関西発・地方創生とマーケティング #29後編
ホームセンター業界からの視察が絶えないDIY FACTORY山田岳人氏が語る、「マーケティングとは、幸せの量を増やすこと」
関西で事業を続けるのは、有利か不利か
事業継承について伺ったところ、大阪を離れる必要性は全く感じなかったと。仕事の仕組みはクラウド、作業はリモートだし、実際東京へ行ったとしても、3時間あればたどり着くので日帰りもできるし、会いたい人にはその時に会えます。ただ以前、関西で資金調達する時に5000万円しか出せないと言われたことがあるそうです。でも、それは関西だからということが理由ではなく、その時の自分たちの事業には、それだけの価値しかなかったからだと。
その後、ブラッシュアップして、グリーやメルカリなどへ投資していたグロービスキャピタルパートナーズからの調達に成功します。

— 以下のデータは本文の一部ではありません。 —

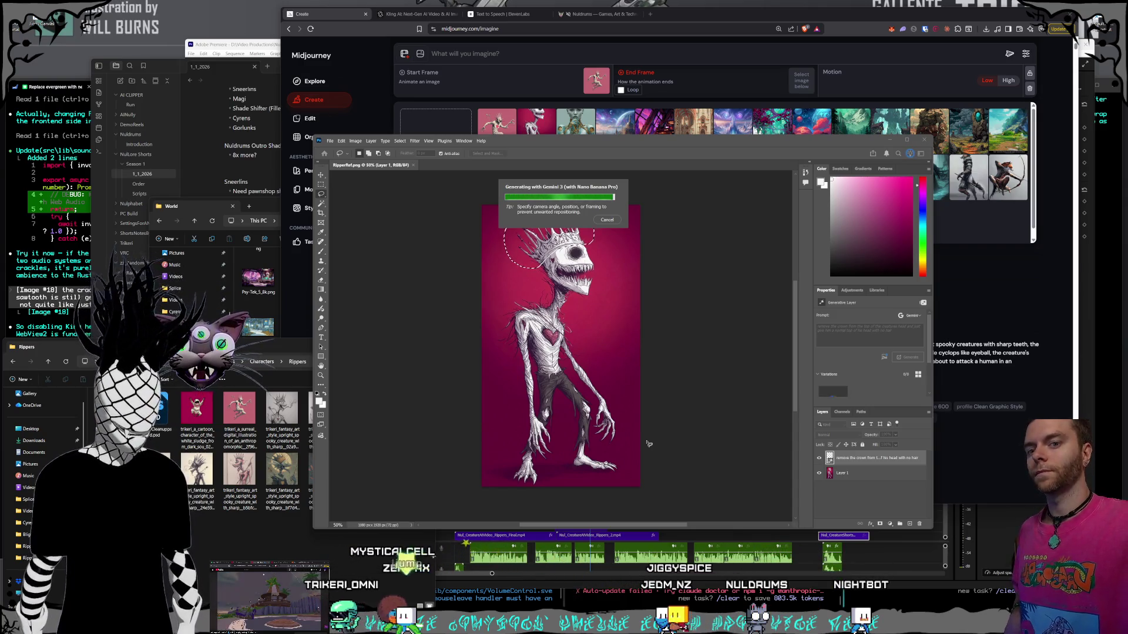
left_click(395, 22)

大阪への出資1号案件だったそうです。
なぜ他の企業への出資がなかったのか、それはコミュニケーションがあまり取られていないから、あるいは事業そのものに魅力が無いからのどちらかであって、大阪の企業だからということが理由ではないと言います。
逆に良い点としては、関西にはベンチャー企業が少ないけど、働きたいという人は多いから優秀な人が採用できるそうです。地方は不利だというのは、地方の人の単なる言い訳に過ぎないと。
家業を継ぐということ
実は、奥様の実家の家業を継ぐということが結婚の条件だったそうです。大都は初代が金物、先代が工具問屋、そして山田さんが3代目です。今はだいぶ様変わりして、DIYという体験をECで提供する小売り事業になりました。創業80年のベンチャーと、ご自身で表現されるのですが、一体なにをもって継承と言えるのか伺いました。
「メーカーの代理店口座」、つまり仕入れ先が変わっていないこと、それが大都の意味、受け継がれてきたものだと。つまりバランスシートには載っていない資産なんだと。
最後に良いお話だなと思ったのは、大都では毎年社員に、社長からお年玉を渡すそうです。社内には今の時代に手間もかかるし、何故という疑問の声もあるようですが、先代から続く習わしのようなもので、先代いわく「なんでって、親が子にお年玉を渡すのは当たり前のことやろ」と言われたそうです。これも引き継いだ大都の文化なのかもしれませんね。